Preconditioning calves prior to marketing can not only help deliver that flexibility you might be looking for, but also added premiums at sale time.

According to Gant Mourer, Oklahoma State University beef value enhancement specialist, preconditioning helps cattle be more prepared to perform whether retained for grass, wheat pasture, in the feedlot or even marketing after weaning.

“Preconditioning feeder cattle is really a partnership between the buyer and the seller,” Mourer says. “Both benefit. When producers use a low-stress preconditioning system at the ranch, they increase overall efficiency and performance of those calves once they leave.”

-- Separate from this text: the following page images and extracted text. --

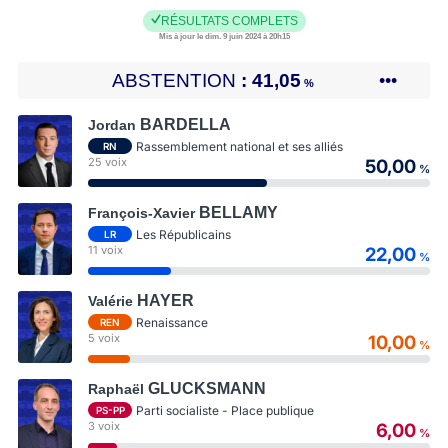
RÉSULTATS COMPLETS
Mis à jour le dim. 9 juin 2024 à 20h15
ABSTENTION
41,05
•••
%
BARDELLA
Jordan
Rassemblement national et ses alliés
RN
25 voix
50,00
%
BELLAMY
François-Xavier
Les Républicains
LR
11 voix
22,00
%
HAYER
Valérie
Renaissance
REN
5 voix
10,00
%
GLUCKSMANN
Raphaël
Parti socialiste - Place publique
PS-PP
3 voix
6,00
%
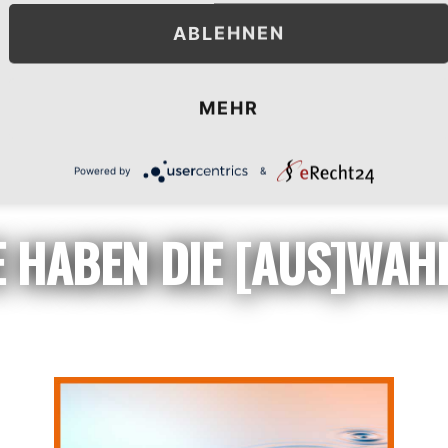
ABLEHNEN
MEHR
Powered by
&
E HABEN DIE [AUS]WAHL 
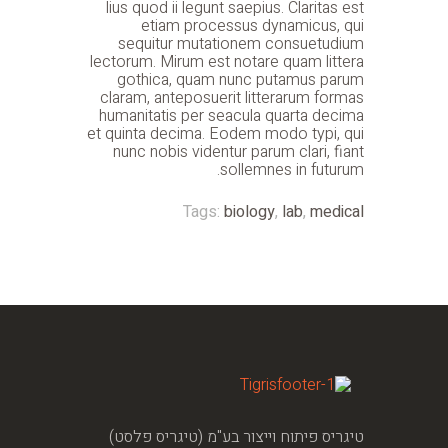
lius quod ii legunt saepius. Claritas est
etiam processus dynamicus, qui
sequitur mutationem consuetudium
lectorum. Mirum est notare quam littera
gothica, quam nunc putamus parum
claram, anteposuerit litterarum formas
humanitatis per seacula quarta decima
et quinta decima. Eodem modo typi, qui
nunc nobis videntur parum clari, fiant
sollemnes in futurum.
Tags:
biology
,
lab
,
medical
טיגריס פיתוח וייצור בע"מ (טיגריס פלסט)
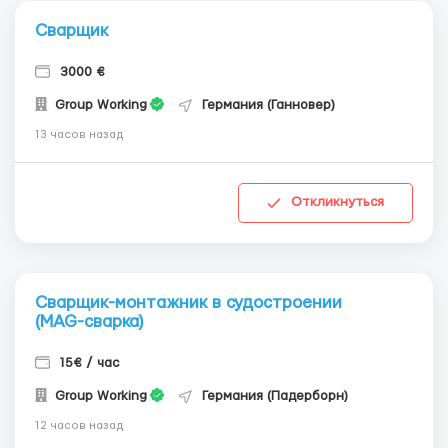
Сварщик
3000 €
Group Working
Германия (Ганновер)
13 часов назад
Откликнуться
Сварщик-монтажник в судостроении
(MAG-сварка)
15€ / час
Group Working
Германия (Падерборн)
12 часов назад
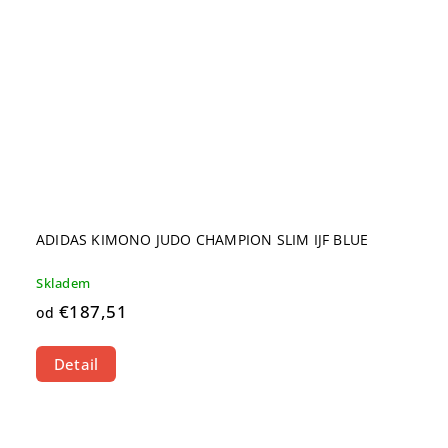
ADIDAS KIMONO JUDO CHAMPION SLIM IJF BLUE
Skladem
€187,51
od
Detail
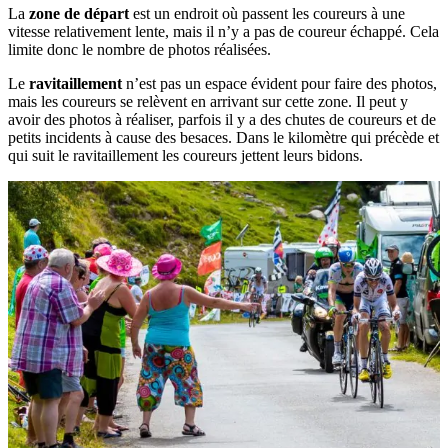
La
zone de départ
est un endroit où passent les coureurs à une
vitesse relativement lente, mais il n’y a pas de coureur échappé. Cela
limite donc le nombre de photos réalisées.
Le
ravitaillement
n’est pas un espace évident pour faire des photos,
mais les coureurs se relèvent en arrivant sur cette zone. Il peut y
avoir des photos à réaliser, parfois il y a des chutes de coureurs et de
petits incidents à cause des besaces. Dans le kilomètre qui précède et
qui suit le ravitaillement les coureurs jettent leurs bidons.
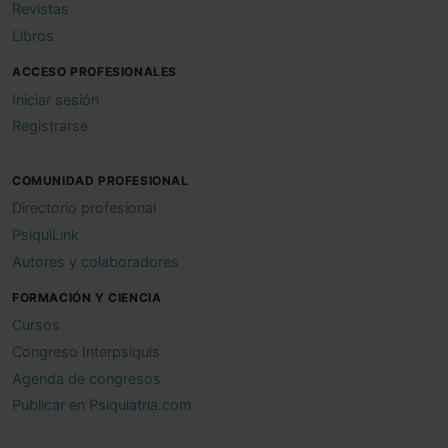
Revistas
Libros
ACCESO PROFESIONALES
Iniciar sesión
Registrarse
COMUNIDAD PROFESIONAL
Directorio profesional
PsiquiLink
Autores y colaboradores
FORMACIÓN Y CIENCIA
Cursos
Congreso Interpsiquis
Agenda de congresos
Publicar en Psiquiatria.com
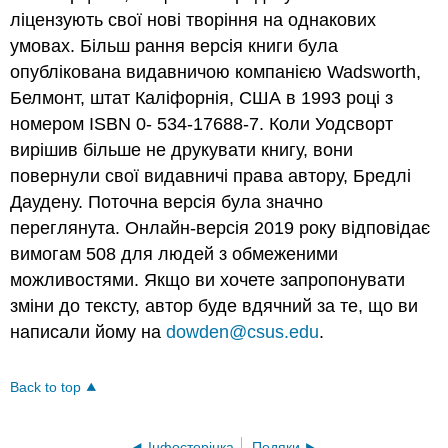
ліцензують свої нові творіння на однакових
умовах. Більш рання версія книги була
опублікована видавничою компанією Wadsworth,
Белмонт, штат Каліфорнія, США в 1993 році з
номером ISBN 0- 534-17688-7. Коли Уодсворт
вирішив більше не друкувати книгу, вони
повернули свої видавничі права автору, Бредлі
Даудену. Поточна версія була значно
переглянута. Онлайн-версія 2019 року відповідає
вимогам 508 для людей з обмеженими
можливостями. Якщо ви хочете запропонувати
зміни до тексту, автор буде вдячний за те, що ви
написали йому на
dowden@csus.edu
.
Back to top
Інфосторінка
Подяки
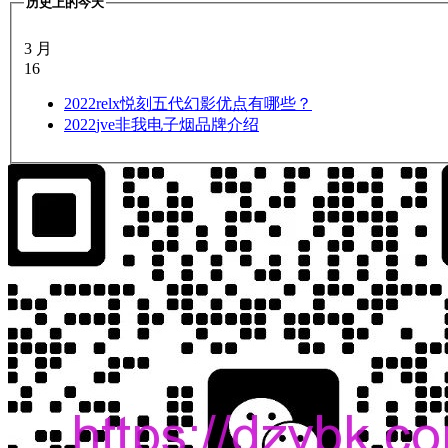
历史上的今天
3 月
16
2022
relx悦刻五代幻影优点有哪些？
2022
jve非我电子烟品牌介绍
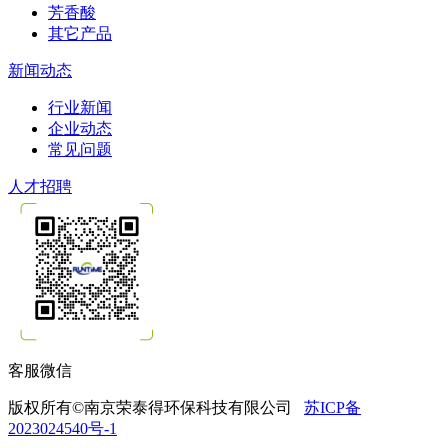
芳香酸
其它产品
新闻动态
行业新闻
企业动态
常见问题
人才招聘
客服微信
版权所有©南京荣泰得环保科技有限公司
苏ICP备
2023024540号-1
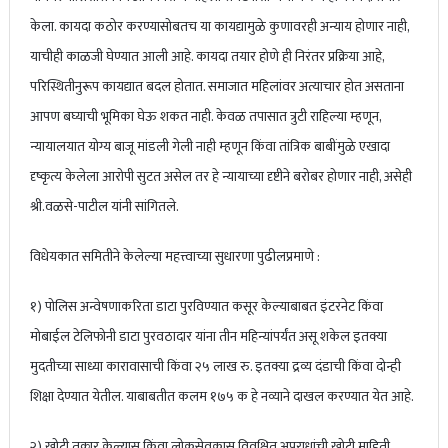
केला. कायदा कठोर करण्यासोबतच या कायद्यामुळे कुणावरही अन्याय होणार नाही,
याचीही काळजी घेण्यात आली आहे. कायदा तयार होणे ही निरंतर प्रक्रिया आहे,
परिस्थितीनुरूप ‌कायद्यात बदल होतात. समाजात‌ महिलांवर अत्याचार होत असताना
आपण बघ्याची भूमिका घेऊ शकत नाही. केवळ तपासात त्रुटी राहिल्या म्हणून,
न्यायालयात योग्य बाजू मांडली गेली नाही म्हणून किंवा तांत्रिक बाबींमुळे एखादा
दृष्कृत्य केलेला आरोपी सुटत असेल तर हे न्यायाच्या दृष्टीने बरोबर होणार नाही, असेही
श्री.वळसे-पाटील यांनी सांगितले.
विधेयकात समितीने केलेल्या महत्त्वाच्या सुधारणा पुढीलप्रमाणे :
१) पोलिस अन्वेषणाकरिता डाटा पुरविण्यात कसूर केल्याबाबत इंटरनेट किंवा
मोबाईल टेलिफोनी डाटा पुरवठादार यांना तीन महिन्यांपर्यंत असू शकेल इतक्या
मुदतीच्या साध्या कारावासाची किंवा २५ लाख रु. इतक्या द्रव्य दंडाची किंवा दोन्ही
शिक्षा देण्यात येतील. याबाबतीत कलम १७५ क हे नव्याने दाखल करण्यात येत आहे.
२) खोटी तक्रार केल्यास किंवा लोकसेवकास विवक्षित अपराधांची खोटी माहिती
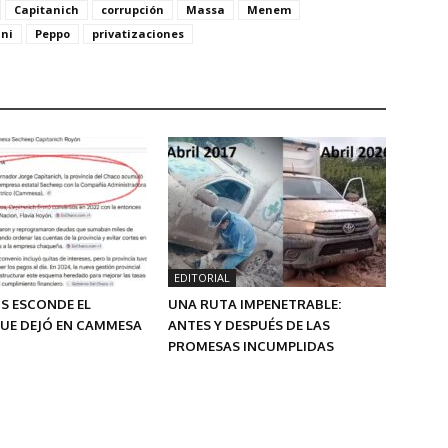
Capitanich
corrupción
Massa
Menem
ini
Peppo
privatizaciones
EDITORIAL
S ESCONDE EL
UNA RUTA IMPENETRABLE:
UE DEJÓ EN CAMMESA
ANTES Y DESPUÉS DE LAS
PROMESAS INCUMPLIDAS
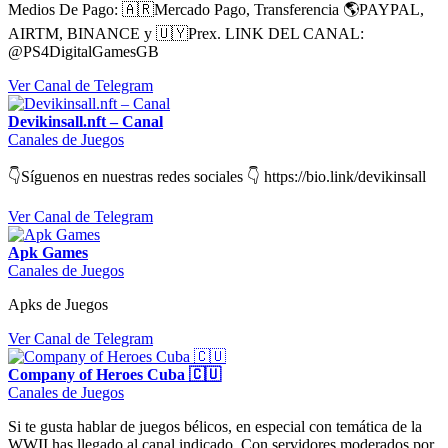
Medios De Pago: 🇦🇷Mercado Pago, Transferencia 🌎PAYPAL,
AIRTM, BINANCE y 🇺🇾Prex. LINK DEL CANAL:
@PS4DigitalGamesGB
Ver Canal de Telegram
Devikinsall.nft – Canal
Canales de Juegos
👇Síguenos en nuestras redes sociales 👇 https://bio.link/devikinsall
Ver Canal de Telegram
Apk Games
Canales de Juegos
Apks de Juegos
Ver Canal de Telegram
Company of Heroes Cuba 🇨🇺
Canales de Juegos
Si te gusta hablar de juegos bélicos, en especial con temática de la
WWII has llegado al canal indicado. Con servidores moderados por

Kentucky Department of Agriculture Beef Marketing Specialist Tim Dietrich agrees. “From the sellers’ perspective, often they only look at what the cattle sold for at sale time, but another significant benefit is the low-cost gain that is put on them during the preconditioning period, which increases the pounds they have to sell.”

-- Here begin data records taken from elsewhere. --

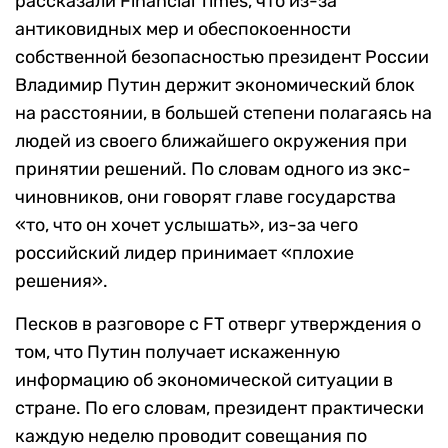
рассказали Financial Times, что из-за
антиковидных мер и обеспокоенности
собственной безопасностью президент России
Владимир Путин держит экономический блок
на расстоянии, в большей степени полагаясь на
людей из своего ближайшего окружения при
принятии решений. По словам одного из экс-
чиновников, они говорят главе государства
«то, что он хочет услышать», из-за чего
российский лидер принимает «плохие
решения».
Песков в разговоре с FT отверг утверждения о
том, что Путин получает искаженную
информацию об экономической ситуации в
стране. По его словам, президент практически
каждую неделю проводит совещания по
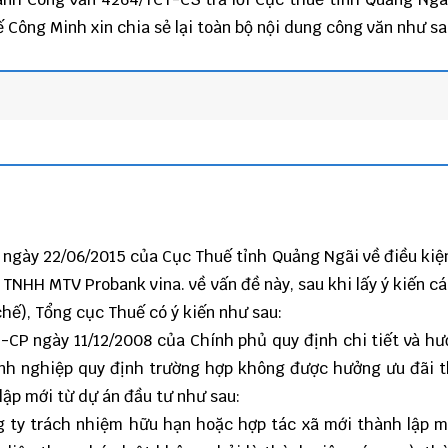
uế
Công Minh
xin chia sẻ lại toàn bộ nội dung công văn như sa
 ngày 22/06/2015 của Cục Thuế tỉnh Quảng Ngãi về điều ki
TNHH MTV Probank vina. về vấn đề này, sau khi lấy ý kiến cá
hế), Tổng cục Thuế có ý kiến như sau:
-CP ngày 11/12/2008 của Chính phủ quy định chi tiết và h
anh nghiệp quy định trường hợp không được hưởng ưu đãi 
ập mới từ dự án đầu tư như sau:
g ty trách nhiệm hữu hạn hoặc hợp tác xã mới thành lập 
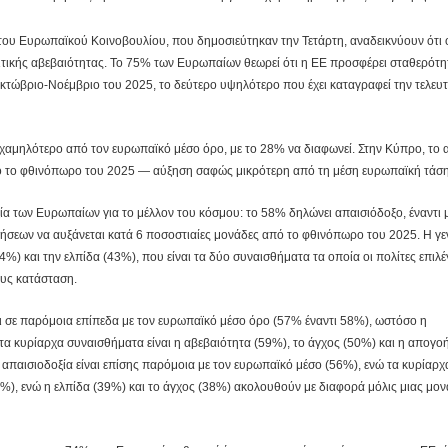
ου Ευρωπαϊκού Κοινοβουλίου, που δημοσιεύτηκαν την Τετάρτη, αναδεικνύουν ότι ο
τικής αβεβαιότητας. Το 75% των Ευρωπαίων θεωρεί ότι η ΕΕ προσφέρει σταθερότη
τώβριο-Νοέμβριο του 2025, το δεύτερο υψηλότερο που έχει καταγραφεί την τελευτ
αμηλότερο από τον ευρωπαϊκό μέσο όρο, με το 28% να διαφωνεί. Στην Κύπρο, το α
ό το φθινόπωρο του 2025 — αύξηση σαφώς μικρότερη από τη μέση ευρωπαϊκή τάση
οξία των Ευρωπαίων για το μέλλον του κόσμου: το 58% δηλώνει απαισιόδοξο, έναντι
ήσεων να αυξάνεται κατά 6 ποσοστιαίες μονάδες από το φθινόπωρο του 2025. Η γε
%) και την ελπίδα (43%), που είναι τα δύο συναισθήματα τα οποία οι πολίτες επιλ
ους κατάσταση.
αι σε παρόμοια επίπεδα με τον ευρωπαϊκό μέσο όρο (57% έναντι 58%), ωστόσο η
τα κυρίαρχα συναισθήματα είναι η αβεβαιότητα (59%), το άγχος (50%) και η απογο
 απαισιοδοξία είναι επίσης παρόμοια με τον ευρωπαϊκό μέσο (56%), ενώ τα κυρίαρχ
2%), ενώ η ελπίδα (39%) και το άγχος (38%) ακολουθούν με διαφορά μόλις μιας μο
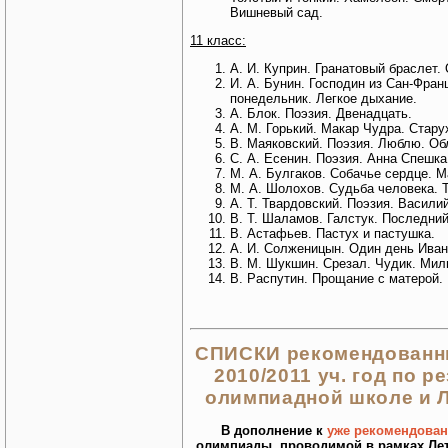
Вишневый сад.
11 класс:
А. И. Куприн. Гранатовый браслет.
И. А. Бунин. Господин из Сан-Фран
понедельник. Легкое дыхание.
А. Блок. Поэзия. Двенадцать.
А. М. Горький. Макар Чудра. Стару
В. Маяковский. Поэзия. Люблю. Обл
С. А. Есенин. Поэзия. Анна Спешка
М. А. Булгаков. Собачье сердце. М
М. А. Шолохов. Судьба человека. 
А. Т. Твардовский. Поэзия. Василий
В. Т. Шаламов. Галстук. Последни
В. Астафьев. Пастух и пастушка.
А. И. Солженицын. Один день Иван
В. М. Шукшин. Срезал. Чудик. Мил
В. Распутин. Прощание с матерой.
СПИСКИ рекомендованны
2010/2011 уч. год по р
олимпиадной школе и 
В дополнение к
уже рекомендова
олимпиады, проводимой в рамках Лет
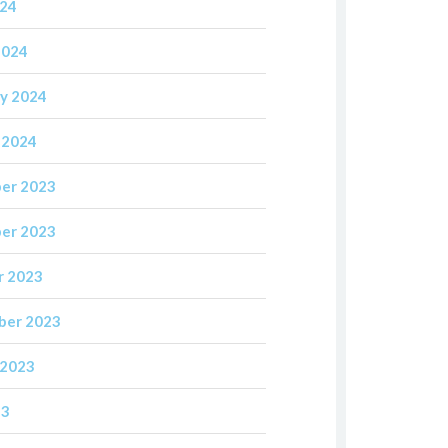
024
2024
y 2024
 2024
er 2023
er 2023
r 2023
ber 2023
 2023
23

From the buyer standpoint, Dietrich says preconditioning delivers a bunk-broke calf with a stronger immune system.

While value of gain during the preconditioning period is often overlooked, it remains one of the big pieces of the puzzle.

Value of gain increases profitability while those calves are on the ranch, reduces shrink at livestock markets and helps calves continue to gain once they reach pastures or feedlots, Mourer says.

The basics of preconditioning are centered on weaning a calf for a minimum of 45 days, getting it accustomed to eating from a bunk and drinking from a trough, and then vaccinating it against respiratory diseases, Pasteurella and blackleg. Dewormer is administered and booster vaccinations are also given; the respiratory vaccine, at the very least, must be modified live.

While marketing can throw curve balls at producers from time to time, Mourer says the low-cost gain put on the calves during preconditioning is beneficial since they are selling pounds.

“There is value in numbers, and that is possibly the greatest benefit to our program,” Dietrich says of Kentucky’s Certified Pre-Conditioned for Health Program (CPH-45). “Our CPH-45 program has done a great deal to educate producers on the value of preparing their calves for the next phase of their lives and also [has created] value for them as sellers as well as buyers.”

In Oklahoma, cattlemen participating in the state’s Quality Beef Network (OQBN) Vac-45 program realized a $100 per head increase in value during the fall of 2015, which was a down market.

“Premiums alone in 2015 averaged $11.18 for OQBN calves, the second highest premium we have recorded,” Mourer said.